I leaned forward too, peering in the direction he’d indicated. At first I thought he might be hallucinating—it was to be expected for someone awake this stupid fucking early—but then I saw it. Near the clump of trees, some of the mist was moving in a way the rest of it wasn’t. Rising in little tendrils.
“You think that’s a moose?” I asked.
“Could be. Or it could—oh! There!” He pointed a few degrees to the left of the steam, and it only took a second to see what had caught his eye.
An enormous shape rose, then shook, its long ears flopping while steam rose off its body. Then it looked around, ears up as if listening to its surroundings.
“That’s a girl, right?” I asked. “No antlers?”
Eric nodded. “Yep.”
I squinted, trying to see her better through the mist. “Man, they’re weird-looking.”
He chuckled. “I know, right? There’s a reason they call them lumbering swamp donkeys.”
As if on cue, the moose started walking, and yes, she was definitely lumbering. Moose had always seemed bizarre in photos, and they were no less weird in person. The wonky head. The huge ears. The clunky gait of those long, knobby legs.
Another moose rose a few yards away. Then another.
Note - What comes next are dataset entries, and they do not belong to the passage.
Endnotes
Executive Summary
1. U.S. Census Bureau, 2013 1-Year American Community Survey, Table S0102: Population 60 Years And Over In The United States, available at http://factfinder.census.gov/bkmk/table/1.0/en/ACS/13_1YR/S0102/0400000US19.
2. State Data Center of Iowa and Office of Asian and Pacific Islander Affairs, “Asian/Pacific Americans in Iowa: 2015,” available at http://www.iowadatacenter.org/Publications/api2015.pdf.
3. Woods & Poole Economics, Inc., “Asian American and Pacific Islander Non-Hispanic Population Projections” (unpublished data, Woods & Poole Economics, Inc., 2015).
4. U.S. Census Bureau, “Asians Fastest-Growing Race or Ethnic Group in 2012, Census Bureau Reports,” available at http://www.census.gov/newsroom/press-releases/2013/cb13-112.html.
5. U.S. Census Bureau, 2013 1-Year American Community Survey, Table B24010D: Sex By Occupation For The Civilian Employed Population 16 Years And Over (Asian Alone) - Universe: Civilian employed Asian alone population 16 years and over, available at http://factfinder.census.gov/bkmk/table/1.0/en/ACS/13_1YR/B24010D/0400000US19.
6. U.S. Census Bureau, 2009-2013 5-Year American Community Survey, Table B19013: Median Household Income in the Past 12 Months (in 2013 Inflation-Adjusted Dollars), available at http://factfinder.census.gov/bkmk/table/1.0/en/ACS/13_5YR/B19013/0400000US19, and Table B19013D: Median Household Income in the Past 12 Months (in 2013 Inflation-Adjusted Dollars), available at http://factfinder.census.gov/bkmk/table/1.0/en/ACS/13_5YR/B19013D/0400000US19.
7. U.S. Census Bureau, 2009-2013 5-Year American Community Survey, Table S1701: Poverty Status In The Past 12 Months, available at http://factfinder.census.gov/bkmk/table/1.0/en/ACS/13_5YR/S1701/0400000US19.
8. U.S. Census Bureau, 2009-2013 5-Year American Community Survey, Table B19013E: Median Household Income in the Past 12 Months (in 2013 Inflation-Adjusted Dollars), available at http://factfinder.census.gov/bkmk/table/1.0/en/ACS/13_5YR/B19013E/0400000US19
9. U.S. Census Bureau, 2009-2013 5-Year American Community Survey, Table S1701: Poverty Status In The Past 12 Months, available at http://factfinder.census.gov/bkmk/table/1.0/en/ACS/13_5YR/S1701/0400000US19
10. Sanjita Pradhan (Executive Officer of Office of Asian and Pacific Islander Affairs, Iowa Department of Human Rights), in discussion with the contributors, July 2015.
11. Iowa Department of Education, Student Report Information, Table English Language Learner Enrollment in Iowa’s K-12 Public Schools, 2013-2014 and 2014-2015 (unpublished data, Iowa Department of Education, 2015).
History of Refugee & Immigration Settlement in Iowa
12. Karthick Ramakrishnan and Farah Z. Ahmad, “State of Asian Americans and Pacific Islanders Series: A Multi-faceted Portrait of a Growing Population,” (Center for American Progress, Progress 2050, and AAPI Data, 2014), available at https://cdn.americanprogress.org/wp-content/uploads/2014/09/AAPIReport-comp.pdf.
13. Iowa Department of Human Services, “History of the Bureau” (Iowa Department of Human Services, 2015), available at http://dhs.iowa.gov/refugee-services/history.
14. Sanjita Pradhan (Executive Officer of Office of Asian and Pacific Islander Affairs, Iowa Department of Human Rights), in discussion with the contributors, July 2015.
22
One had antlers, but they looked more like a normal deer’s antlers—like sticks with little branches on them instead of the huge rack I expected to see on a moose.
“That’s all they get for antlers?” I asked. “Are the ones in Alaska the only ones who get the big ones?”
Eric shook his head. “No, the big ones are here, too.” He gestured with his coffee cup at the bull. “He’s young.”
“Oh. So the big ones are older. Makes sense.”
“That’s usually how it works, isn’t it?”
I flipped him off. He just chuckled.
As we watched, another cow rose and shook herself off. A moment later, there was some movement beside her, and a pair of ears poked up from behind a bush.
“Oh my God.” I leaned forward in my seat and squinted out the windshield. “Is that a baby?”
“Where?” Eric peered around.
I pointed toward the ears. “By that big rock, a few feet to the left.”
“I don’t see—oh! Okay, yeah, I see it!”
As we watched, the mother lumbered up a small hill, and the baby wandered fully into view. It was like a small and even more comically leggy creature than its mother.
Eric took out his phone and snapped a few pictures. So did I. As Mom and baby lumbered through the field, I took a few more, then switched to a video.
“Oh, hey.” Eric gestured toward the left. “There’s another.”
I turned my head and panned the camera, and I found where he was pointing just in time to watch a huge moose push to its feet. It shook, sending up a small cloud of dust and steam. When it swung its head around, I was mildly disappointed not to see a big rack, but it did have slightly bigger antlers than the other bull.
I stopped the video and lowered my phone, grinning like an idiot. “That is so fucking cool.”
“Worth getting out of bed early?”
I pursed my lips, then wobbled my hand. “Maybe.”
He tsked. “Maybe?” Flailing toward the windshield, he said, “You’ve gotten to see, what, five moose? Including a baby? What more do you want?”
“I was promised a bull with a huge rack.”
“You were promised nothing. I said wemightsee one.”